Entertain and Fun is back in the album by means of Sneha Khanvilkar taking the front in the company of Amitabh Bhattacharya who also came behind the mike in 'What To Do'. Despite the fact that Sneha has been recognized to pursue a different approach when it comes to her compositions, the same holds correct in the manner she goes in relation to as a singer too. Furthermore, the lyrics have taken an unthinkable path for a second time here, in the company of its double meaning lines in abundance, for in case - 'Jahan Se Connection Mile, Point Main Plug Ka Dhoondhu; Aise Murge Ka Faayada Kya, Jo Naa Bole Kukdukoo'.

Aiyyaa wallpaper


The album finishes off with 'Wakda' which has an Indian classical start to it. As the word has been hyped so much all this while in the movie's promotion, one would have for sure assumed to have a truly good song.
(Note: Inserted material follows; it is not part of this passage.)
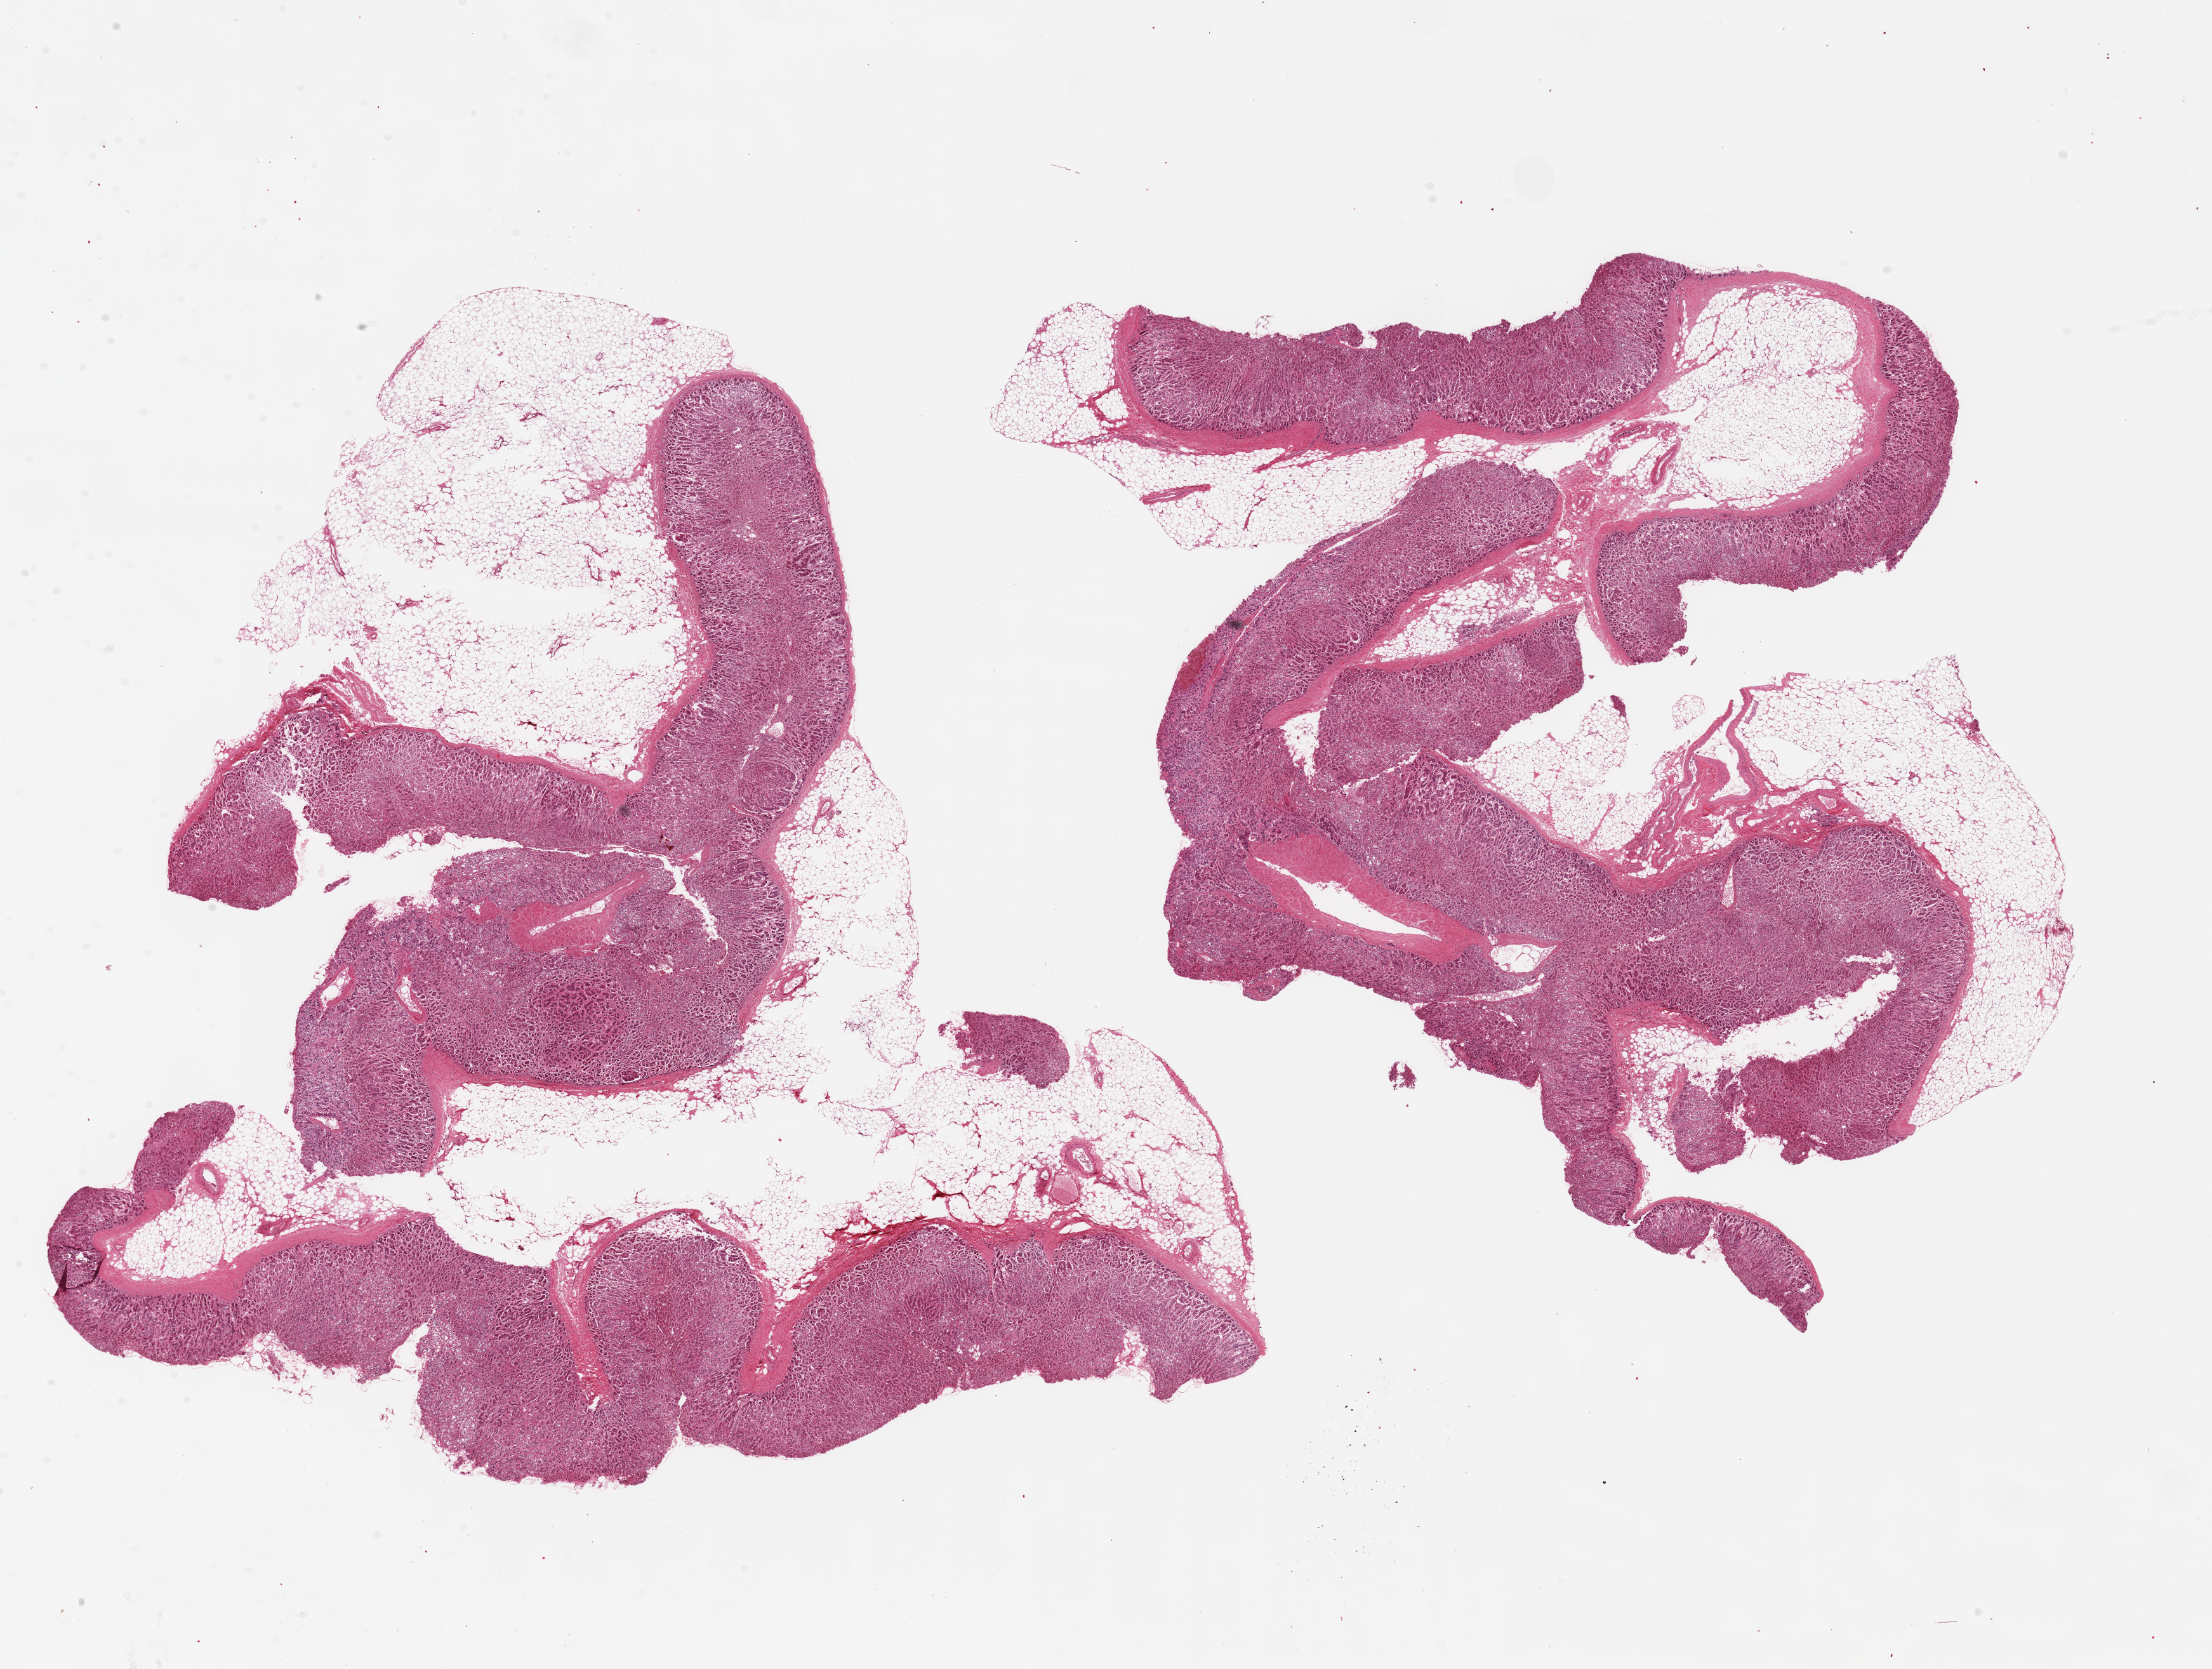
Whole-slide image, H&E stain, shown as a low-resolution overview of the whole scanned area (about 27.6 x 20.8 mm, acquisition: 20x scan); PAXgene-fixed, paraffin-embedded tissue; section of adrenal gland (target tissue); donor tissue sample. Donor sex: male.
Reviewer comment on this tissue sample: 2 ~12x10mm aliquots. ~40% peripheral fat.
On the other hand, it turns out to be a decent, and not something like an unusual composition, even as Amit Trivedi himself arrives at the back of the mike for this one. On the whole, it's a pleasant experience and as well has a fine rhythm to it, but still one just cannot really consider this one as a chartbuster in the offering.


As mentioned earlier, expectations had dropped down after 'Dreamum Wakeupum'. On the other hand, rest of the album turns out to be an average musical entertainer in the offering.